Sous la coordination de Franck Médioni, journaliste et musicologue, ils sont 55 auteurs, musiciens, romanciers, poètes, journalistes, réalisateurs, comédiens ou dessinateurs, hommes, femmes, toutes générations confondues. Chacun d’entre eux adresse une lettre à Miles Davis. Avec la participation, notamment, de Jackie Berroyer, Zéno Bianu, Yves Buin, René de Ceccatty, Jerome Charyn, Jacques Darras, David Foenkinos, Paolo Fresu, Hubert Haddad, Marc Lambron, Bernard Lubat, Martin Page, René Urtreger...

 

Dans ce recueil, j'ai écrit un texte intitulé : "Lettre d'une inconnue".

Babel
Babel

Collectif, sous la direction de Jean-Claude Perrier

Editions Magellan & Cie, 2013

Le mythe de Babel avec sa Tour, vieux comme le monde, profondément enraciné dans notre culture judéo-chrétienne, si riche en interprétations, rêveries et fantasmes en tout genre, et si moderne, a inspiré depuis toujours artistes et écrivains. Il ne pouvait laisser insensibles les écrivains-voyageurs d’aujourd’hui. Six avaient déjà fait partie du premier Almanach des Voyageurs (paru en octobre 2012), et six « petits nouveaux » ont rejoint la caravane…

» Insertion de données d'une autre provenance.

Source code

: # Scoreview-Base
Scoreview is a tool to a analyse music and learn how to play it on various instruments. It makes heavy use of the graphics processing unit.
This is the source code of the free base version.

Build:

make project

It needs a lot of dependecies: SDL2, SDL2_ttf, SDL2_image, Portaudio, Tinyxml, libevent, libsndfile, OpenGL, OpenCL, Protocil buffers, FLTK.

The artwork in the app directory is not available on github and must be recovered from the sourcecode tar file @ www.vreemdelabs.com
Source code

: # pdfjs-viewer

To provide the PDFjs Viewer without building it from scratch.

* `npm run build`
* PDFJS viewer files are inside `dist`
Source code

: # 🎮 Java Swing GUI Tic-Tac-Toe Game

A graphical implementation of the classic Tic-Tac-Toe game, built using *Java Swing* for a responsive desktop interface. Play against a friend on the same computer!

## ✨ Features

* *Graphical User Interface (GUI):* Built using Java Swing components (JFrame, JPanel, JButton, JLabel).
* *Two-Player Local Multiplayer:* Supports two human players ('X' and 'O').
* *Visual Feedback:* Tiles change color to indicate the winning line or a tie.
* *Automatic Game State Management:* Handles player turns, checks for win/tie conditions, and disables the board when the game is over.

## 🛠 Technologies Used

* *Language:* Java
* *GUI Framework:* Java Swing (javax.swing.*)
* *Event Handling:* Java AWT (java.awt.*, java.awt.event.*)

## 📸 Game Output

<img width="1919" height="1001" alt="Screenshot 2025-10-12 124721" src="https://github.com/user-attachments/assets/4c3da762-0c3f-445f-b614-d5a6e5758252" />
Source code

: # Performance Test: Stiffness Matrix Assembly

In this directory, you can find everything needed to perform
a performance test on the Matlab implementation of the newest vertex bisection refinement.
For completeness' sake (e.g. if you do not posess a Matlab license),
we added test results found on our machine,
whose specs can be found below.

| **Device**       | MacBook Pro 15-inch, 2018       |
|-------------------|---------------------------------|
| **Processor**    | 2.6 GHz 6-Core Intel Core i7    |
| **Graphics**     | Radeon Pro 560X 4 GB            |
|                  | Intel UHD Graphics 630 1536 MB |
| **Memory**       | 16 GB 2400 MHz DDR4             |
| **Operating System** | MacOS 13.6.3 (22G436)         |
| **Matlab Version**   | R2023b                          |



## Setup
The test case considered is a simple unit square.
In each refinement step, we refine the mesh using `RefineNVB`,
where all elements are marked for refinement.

De quoi revisiter aujourd’hui, avec la grâce des jeunes plumes françaises ses du voyage, un mythe fondateur de l’humanité, mais toujours actuel.

 

Jean-Claude Perrier, journaliste littéraire à Livres-Hebdo, lui-même grand voyageur et écrivain, a réuni pour cette aventure originale douze des plus belles plumes contemporaines de l’écriture du voyage… à lire ces textes-là, qui peut encore laisser croire que les Français ne savent pas voyager ou s’engager ?

Avec, par ordre d’apparition : Julien Blanc-Gras, Alexandre Poussin, Solenn Bardet, Antonin Potoski, Sébastien Ortiz, Olivier Bleys, Élodie Bernard, Charles Poitevin, Alexandre Kauffmann, Lodewijk Allaert, Virgile Charlot et Guillaume Jan.

 

J'ai composé pour ce recueil une nouvelle intitulée : "Les derniers jours d'Isaac Babel".

My Favorite Things
My Favorite Things. Le tour du Jazz du jazz en 80 écrivains

Collectif, sous la direction de Franck Médioni

Editions Alter Ego, 2013​

 

Ils sont 80 écrivains, romanciers, poètes, auteurs de polar, essayistes, philosophes, hommes, femmes, toutes générations et genres confondus. Chacun d’entre eux a choisi un album de jazz qui l’a marqué et a écrit un texte libre dessus. A la manière d’un big band, ce livre collectif inédit, à la fois singulier et pluriel, réunit 80 auteurs qui, en toute liberté, expriment leur amour du jazz.

 

Avec Michel Butor, Martin Winkler, Gérard Mordillat, Vincent Duteurtre, Bernard Chambaz, Zeno Bianu, Yves Buin, Georges Didi-Huberman, Gérard Genette, Sylvie Kandé, Michel Le Bris, Luc Lang, Francis Marmande, Jean-Luc Nancy, Nimrod, Martin page, Alain Pailler, Jacques Réda...

 

Au sein de ce recueil j'ai écrit un texte sur l'album "Jasmine" de Keith Jarrett et Charlie Haden.

Extrait de la préface

"De ce qu’il est un maître dans le maniement du langage, on infère souvent que l’écrivain aurait, sur toute chose, son mot à dire — à écrire. Baudelaire, lui, n’attribue pas à leur aisance avec le verbe la capacité des poètes à produire des vues intéressantes sur les divers objets du monde, mais à l’imagination, cette « reine des facultés » qui, « grâce à sa nature suppléante », permet à un Alexandre Dumas qui ne s’y entend guère et que l’on n’attend pas sur ce terrain, de rendre le plus spirituel, le plus pertinent des hommages à Delacroix. Virtuosité avec les mots ? Imagination ? Toujours est-il qu’à peine né, le jazz a suscité l’attention des écrivains." (Yannick Seité)

Ce qu'on en a dit..

« Un bon livre, qui donne envie d’écouter de la musique, à emporter sur les festivals de l’été. »                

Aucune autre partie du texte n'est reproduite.